Keep to one stretch of the data below, the lines from the one with "X127785000Y-50545000D03*" up to and including the one with "X149860000Y-50800000D03*", and return that stretch exactly.

··········

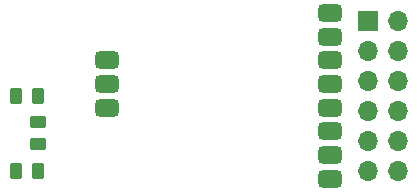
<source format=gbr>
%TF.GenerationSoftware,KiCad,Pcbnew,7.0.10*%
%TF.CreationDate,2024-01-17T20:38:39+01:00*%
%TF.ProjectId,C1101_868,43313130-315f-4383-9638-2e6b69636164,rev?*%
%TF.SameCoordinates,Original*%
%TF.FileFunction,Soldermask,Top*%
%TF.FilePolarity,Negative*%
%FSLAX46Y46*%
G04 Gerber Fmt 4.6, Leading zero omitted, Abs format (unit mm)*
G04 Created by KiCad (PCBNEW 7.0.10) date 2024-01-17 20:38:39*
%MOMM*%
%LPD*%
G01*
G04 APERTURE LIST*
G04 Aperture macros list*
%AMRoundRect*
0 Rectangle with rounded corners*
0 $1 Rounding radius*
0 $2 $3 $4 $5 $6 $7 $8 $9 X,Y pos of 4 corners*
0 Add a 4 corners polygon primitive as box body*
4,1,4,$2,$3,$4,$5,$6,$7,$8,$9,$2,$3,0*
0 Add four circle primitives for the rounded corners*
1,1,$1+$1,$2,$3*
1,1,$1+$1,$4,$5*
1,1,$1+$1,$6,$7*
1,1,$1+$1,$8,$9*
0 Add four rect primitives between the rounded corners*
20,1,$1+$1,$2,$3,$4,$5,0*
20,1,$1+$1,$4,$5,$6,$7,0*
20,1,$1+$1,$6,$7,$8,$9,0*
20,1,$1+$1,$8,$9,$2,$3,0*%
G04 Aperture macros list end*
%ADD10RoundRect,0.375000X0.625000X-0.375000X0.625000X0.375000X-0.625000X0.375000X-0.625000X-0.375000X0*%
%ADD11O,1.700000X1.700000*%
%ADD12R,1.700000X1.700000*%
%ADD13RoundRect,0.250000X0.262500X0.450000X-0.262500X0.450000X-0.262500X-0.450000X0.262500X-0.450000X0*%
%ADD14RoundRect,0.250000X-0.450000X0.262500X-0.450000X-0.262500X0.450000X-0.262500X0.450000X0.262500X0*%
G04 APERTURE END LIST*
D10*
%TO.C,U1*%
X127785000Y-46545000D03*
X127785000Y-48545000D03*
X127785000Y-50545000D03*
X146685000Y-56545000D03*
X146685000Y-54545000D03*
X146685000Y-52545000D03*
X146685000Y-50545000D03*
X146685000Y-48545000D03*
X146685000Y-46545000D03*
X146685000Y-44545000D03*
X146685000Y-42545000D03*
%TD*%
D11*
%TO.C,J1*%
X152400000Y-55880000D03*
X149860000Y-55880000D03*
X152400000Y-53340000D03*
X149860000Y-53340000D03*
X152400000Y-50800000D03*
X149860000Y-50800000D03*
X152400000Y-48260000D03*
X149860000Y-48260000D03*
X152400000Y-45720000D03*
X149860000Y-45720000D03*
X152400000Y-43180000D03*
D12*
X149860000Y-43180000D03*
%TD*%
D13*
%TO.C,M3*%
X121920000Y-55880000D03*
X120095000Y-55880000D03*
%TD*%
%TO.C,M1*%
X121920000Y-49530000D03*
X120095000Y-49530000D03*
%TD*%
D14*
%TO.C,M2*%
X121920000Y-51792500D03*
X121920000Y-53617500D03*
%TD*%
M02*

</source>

··········

## Problem solution
X127785000Y-50545000D03*
X146685000Y-56545000D03*
X146685000Y-54545000D03*
X146685000Y-52545000D03*
X146685000Y-50545000D03*
X146685000Y-48545000D03*
X146685000Y-46545000D03*
X146685000Y-44545000D03*
X146685000Y-42545000D03*
%TD*%
D11*
%TO.C,J1*%
X152400000Y-55880000D03*
X149860000Y-55880000D03*
X152400000Y-53340000D03*
X149860000Y-53340000D03*
X152400000Y-50800000D03*
X149860000Y-50800000D03*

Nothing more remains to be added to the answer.